> GOAL OF THE EXERCISE
Gather all lines in the data that hold the string "Madrid".

ENTRIES SHOWN START

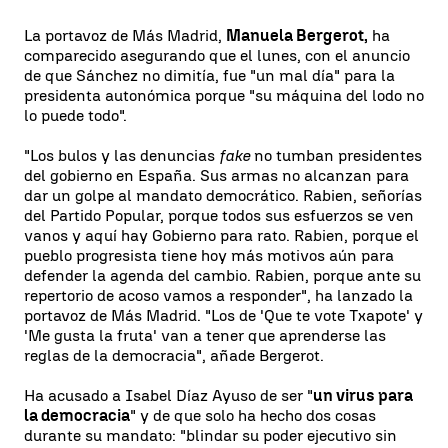
La portavoz de Más Madrid,
Manuela Bergerot,
ha
comparecido asegurando que el lunes, con el anuncio
de que Sánchez no dimitía, fue "un mal día" para la
presidenta autonómica porque "su máquina del lodo no
lo puede todo".
"Los bulos y las denuncias
fake
no tumban presidentes
del gobierno en España. Sus armas no alcanzan para
dar un golpe al mandato democrático. Rabien, señorías
del Partido Popular, porque todos sus esfuerzos se ven
vanos y aquí hay Gobierno para rato. Rabien, porque el
pueblo progresista tiene hoy más motivos aún para
defender la agenda del cambio. Rabien, porque ante su
repertorio de acoso vamos a responder", ha lanzado la
portavoz de Más Madrid. "Los de 'Que te vote Txapote' y
'Me gusta la fruta' van a tener que aprenderse las
reglas de la democracia", añade Bergerot.
Ha acusado a Isabel Díaz Ayuso de ser "
un virus para
la democracia
" y de que solo ha hecho dos cosas
durante su mandato: "blindar su poder ejecutivo sin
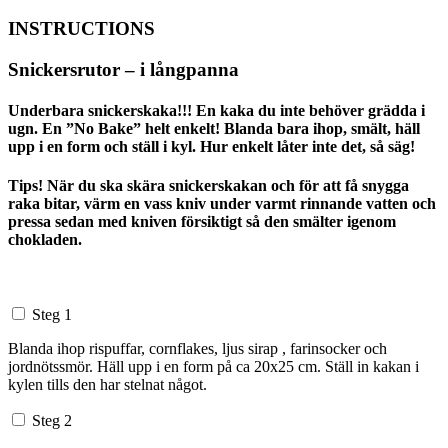
INSTRUCTIONS
Snickersrutor – i långpanna
Underbara snickerskaka!!! En kaka du inte behöver grädda i
ugn. En ”No Bake” helt enkelt! Blanda bara ihop, smält, häll
upp i en form och ställ i kyl. Hur enkelt låter inte det, så säg!
Tips! När du ska skära snickerskakan och för att få snygga
raka bitar, värm en vass kniv under varmt rinnande vatten och
pressa sedan med kniven försiktigt så den smälter igenom
chokladen.
Steg 1
Blanda ihop rispuffar, cornflakes, ljus sirap , farinsocker och
jordnötssmör. Häll upp i en form på ca 20x25 cm. Ställ in kakan i
kylen tills den har stelnat något.
Steg 2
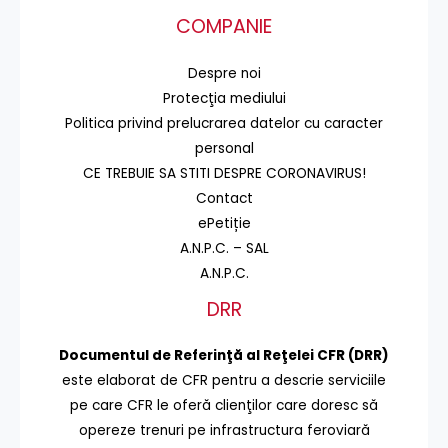
COMPANIE
Despre noi
Protecţia mediului
Politica privind prelucrarea datelor cu caracter
personal
CE TREBUIE SA STITI DESPRE CORONAVIRUS!
Contact
ePetiție
A.N.P.C. – SAL
A.N.P.C.
DRR
Documentul de Referinţă al Reţelei CFR (DRR)
este elaborat de CFR pentru a descrie serviciile
pe care CFR le oferă clienţilor care doresc să
opereze trenuri pe infrastructura feroviară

ENTRIES SHOWN END

> ANSWER FOR THIS EXERCISE
La portavoz de Más Madrid,
portavoz de Más Madrid. "Los de 'Que te vote Txapote' y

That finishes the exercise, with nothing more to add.